Good egg story
Privatize embryonic stem cell research
It is all about public funding. If embryonic stem cell research leads to life-saving medical solutions as predicted, then large medical research and production companies will pursue the market with or without government funding. So long as the government stays out of private sector research, then the private sector can pursue the avenue to its heart’s content.
The issue of harvesting stem cells from embryos that are a few weeks old may be some sort of a moral issue, but separation of church and state prevents impeding in private sector ventures, doesn’t it?
“Judge stops federal funding of embryonic stem cell research
By the CNN Wire Staff
August 23, 2010 5:53 p.m. EDT
Last year, the Obama administration issued guidelines to allow federal funding for embryonic stem cell research.
NEW: Justice Department says it is reviewing the decision
Judge rules government guidelines go against the will of Congress
Embryonic stem cell research involves destroying embryos, judge says
Congress prohibits federal funding for research that destroys embryos
Washington (CNN) -- A U.S. district judge granted a preliminary injunction Monday to stop federal funding of embryonic stem cell research that he said destroys embryos, ruling it went against the will of Congress.
The ruling by Judge Royce C. Lamberth was a blow to the Obama administration, which last year issued guidelines to allow federal funding for embryonic stem cell research.

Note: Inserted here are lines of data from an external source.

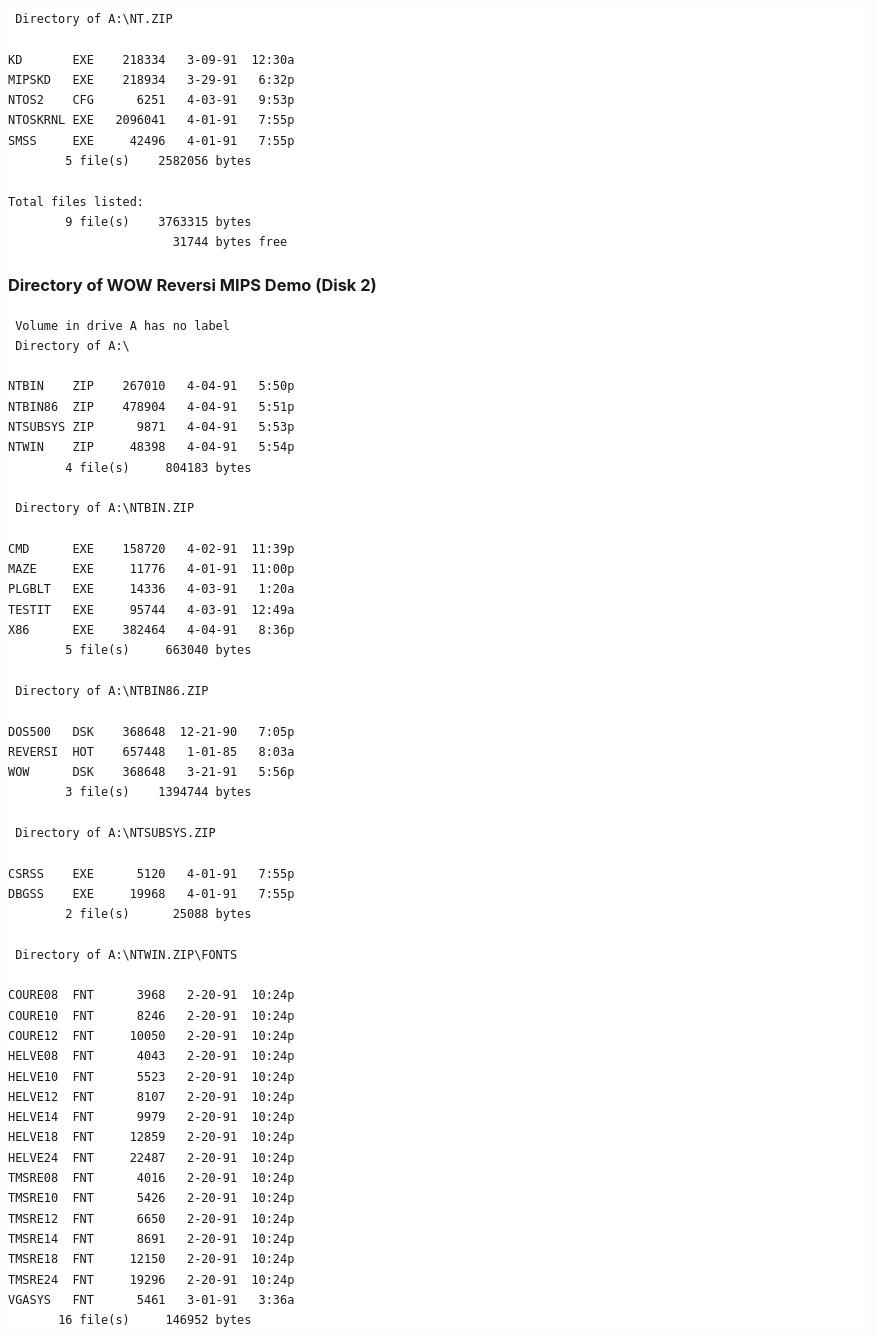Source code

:      Directory of A:\NT.ZIP

    KD       EXE    218334   3-09-91  12:30a
    MIPSKD   EXE    218934   3-29-91   6:32p
    NTOS2    CFG      6251   4-03-91   9:53p
    NTOSKRNL EXE   2096041   4-01-91   7:55p
    SMSS     EXE     42496   4-01-91   7:55p
            5 file(s)    2582056 bytes

    Total files listed:
            9 file(s)    3763315 bytes
                           31744 bytes free

### Directory of WOW Reversi MIPS Demo (Disk 2)

     Volume in drive A has no label
     Directory of A:\

    NTBIN    ZIP    267010   4-04-91   5:50p
    NTBIN86  ZIP    478904   4-04-91   5:51p
    NTSUBSYS ZIP      9871   4-04-91   5:53p
    NTWIN    ZIP     48398   4-04-91   5:54p
            4 file(s)     804183 bytes

     Directory of A:\NTBIN.ZIP

    CMD      EXE    158720   4-02-91  11:39p
    MAZE     EXE     11776   4-01-91  11:00p
    PLGBLT   EXE     14336   4-03-91   1:20a
    TESTIT   EXE     95744   4-03-91  12:49a
    X86      EXE    382464   4-04-91   8:36p
            5 file(s)     663040 bytes

     Directory of A:\NTBIN86.ZIP

    DOS500   DSK    368648  12-21-90   7:05p
    REVERSI  HOT    657448   1-01-85   8:03a
    WOW      DSK    368648   3-21-91   5:56p
            3 file(s)    1394744 bytes

     Directory of A:\NTSUBSYS.ZIP

    CSRSS    EXE      5120   4-01-91   7:55p
    DBGSS    EXE     19968   4-01-91   7:55p
            2 file(s)      25088 bytes

     Directory of A:\NTWIN.ZIP\FONTS

    COURE08  FNT      3968   2-20-91  10:24p
    COURE10  FNT      8246   2-20-91  10:24p
    COURE12  FNT     10050   2-20-91  10:24p
    HELVE08  FNT      4043   2-20-91  10:24p
    HELVE10  FNT      5523   2-20-91  10:24p
    HELVE12  FNT      8107   2-20-91  10:24p
    HELVE14  FNT      9979   2-20-91  10:24p
    HELVE18  FNT     12859   2-20-91  10:24p
    HELVE24  FNT     22487   2-20-91  10:24p
    TMSRE08  FNT      4016   2-20-91  10:24p
    TMSRE10  FNT      5426   2-20-91  10:24p
    TMSRE12  FNT      6650   2-20-91  10:24p
    TMSRE14  FNT      8691   2-20-91  10:24p
    TMSRE18  FNT     12150   2-20-91  10:24p
    TMSRE24  FNT     19296   2-20-91  10:24p
    VGASYS   FNT      5461   3-01-91   3:36a
           16 file(s)     146952 bytes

Lamberth's ruling said all embryonic stem cell research involves destroying embryos, which violates the Dickey-Wicker Amendment included in federal spending bills.
"The Dickey-Wicker Amendment unambiguously prohibits the use of federal funds for all research in which a human embryo is destroyed," Lamberth's ruling said. "It is not limited to prohibit federal funding of only the 'piece of research' in which an embryo is destroyed. Thus, if ESC [embryonic stem cell] research is research in which an embryo is destroyed, the guidelines, by funding ESC research, violate the Dickey-Wicker Amendment."
The Justice Department was reviewing the decision, spokesperson Tracy Schmaler said.
The field of embryonic stem cells has been highly controversial because the research process involves destroying the embryo, typically four or five days old, after removing stem cells. These cells are then blank and can become any cell in the body.
President Barack Obama signed an executive order in March 2009 that repealed a Bush-era policy limiting federal dollars for human stem cell research. Obama's act permitted the National Institutes of Health to conduct and fund studies on embryonic stem cells.”